THE TASK: Reproduce the listing below word for word, leaving out the pictures.

START RECORDS SUPPLIED

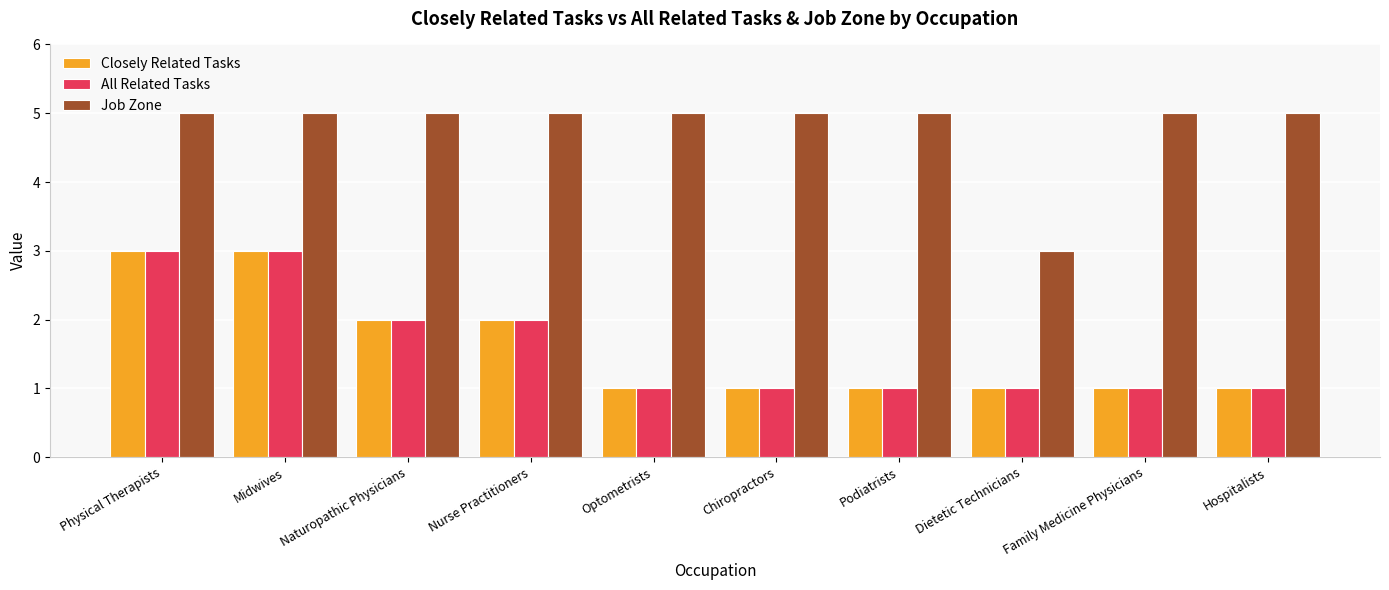

Reading right to left, extract all data points from this chart.

Closely Related Tasks: 1	1	1	1	1	1	2	2	3	3
All Related Tasks: 1	1	1	1	1	1	2	2	3	3
Job Zone: 5	5	3	5	5	5	5	5	5	5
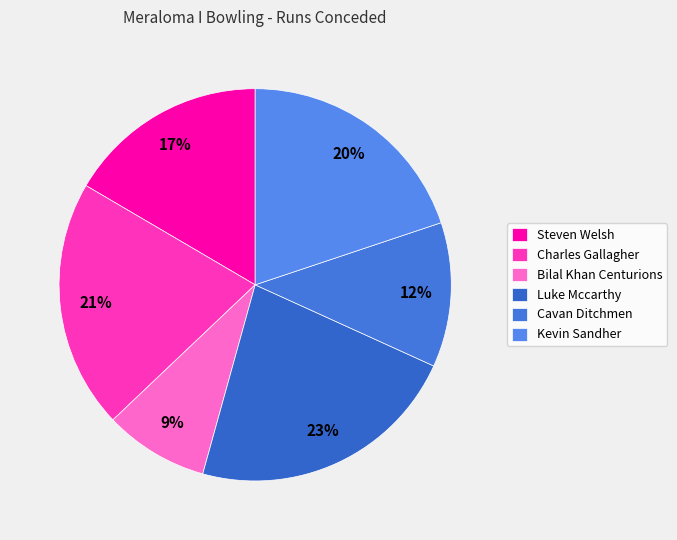

Which has a higher value, Cavan Ditchmen or Bilal Khan Centurions?

Cavan Ditchmen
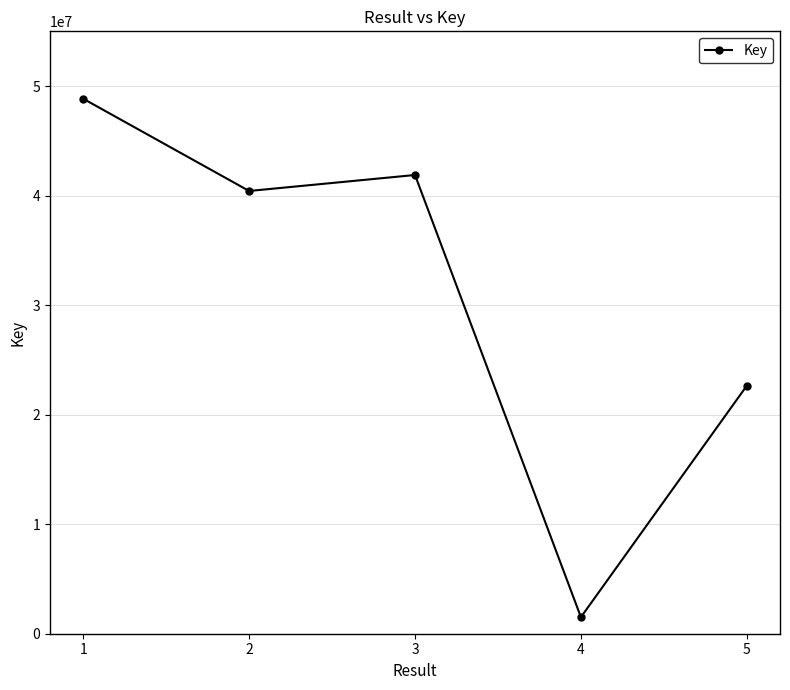

What is the value of the 1st point from the left?

48845482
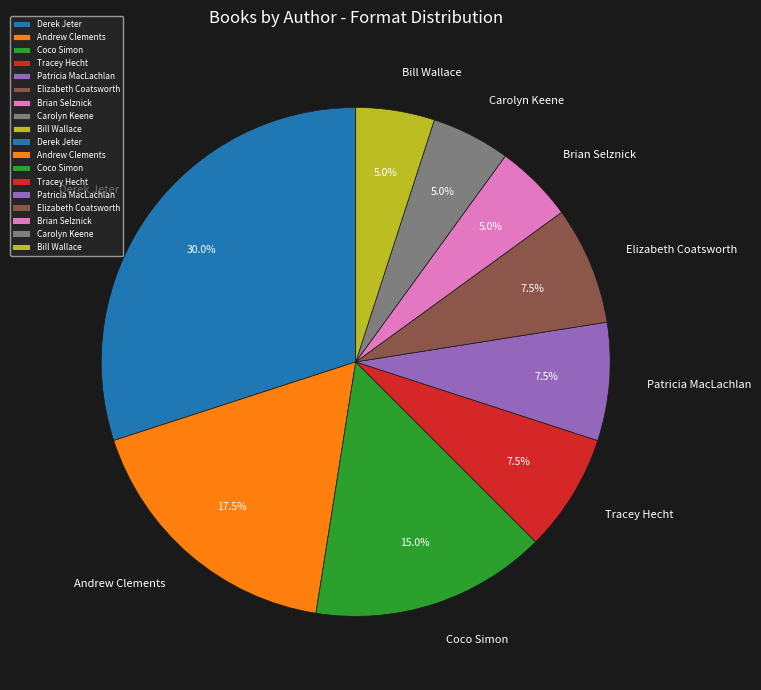

How many slices are in this pie chart?

9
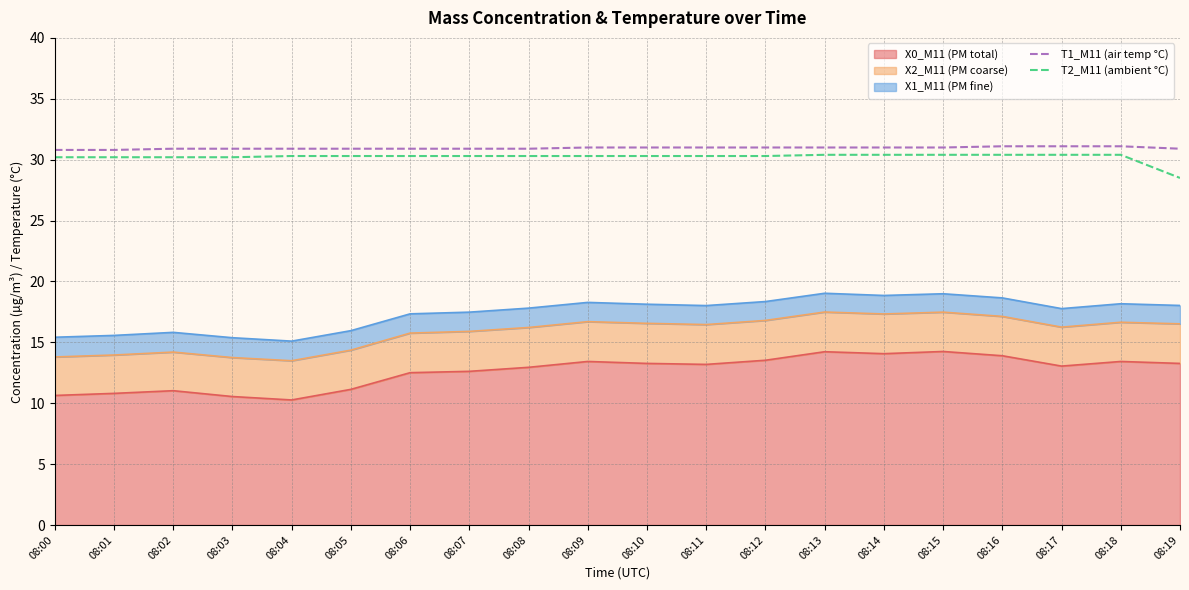

Where is T1_M11 (air temp °C) nearest to the value 30?

08:00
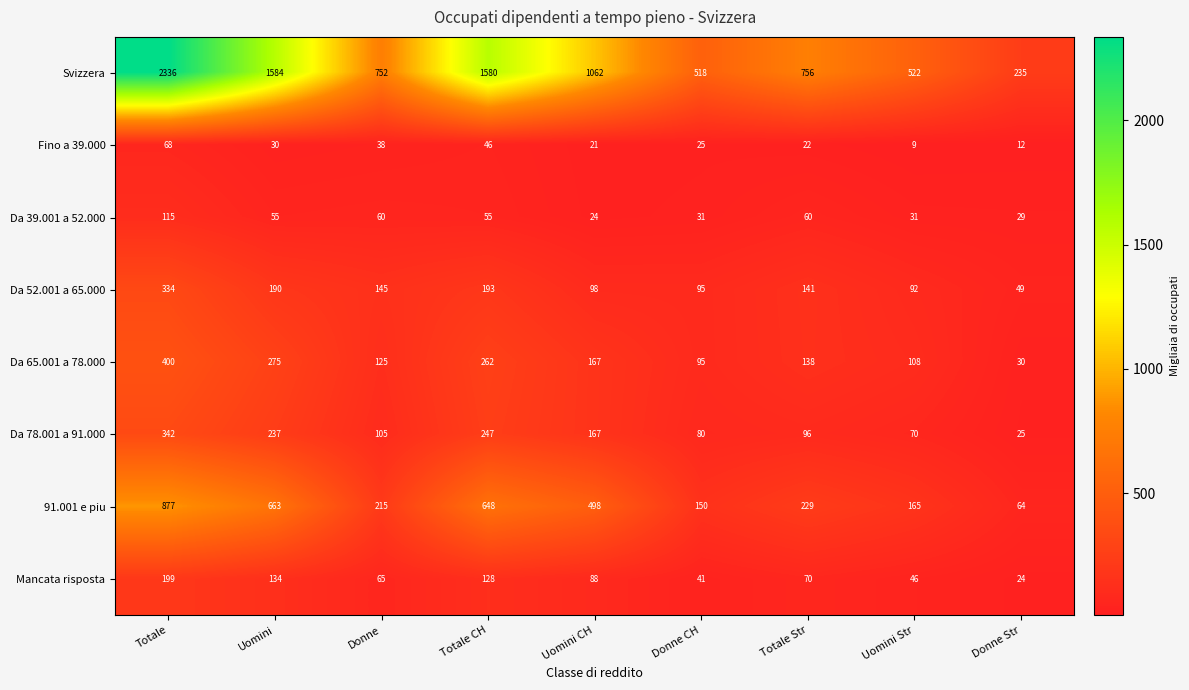

How many data points does each series have?

9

END RECORDS SUPPLIED

RESULT:
Reading right to left, extract all data points from this chart.

Closely Related Tasks: 1	1	1	1	1	1	2	2	3	3
All Related Tasks: 1	1	1	1	1	1	2	2	3	3
Job Zone: 5	5	3	5	5	5	5	5	5	5

Which has a higher value, Cavan Ditchmen or Bilal Khan Centurions?

Cavan Ditchmen

What is the value of the 1st point from the left?

48845482

How many slices are in this pie chart?

9

Where is T1_M11 (air temp °C) nearest to the value 30?

08:00

How many data points does each series have?

9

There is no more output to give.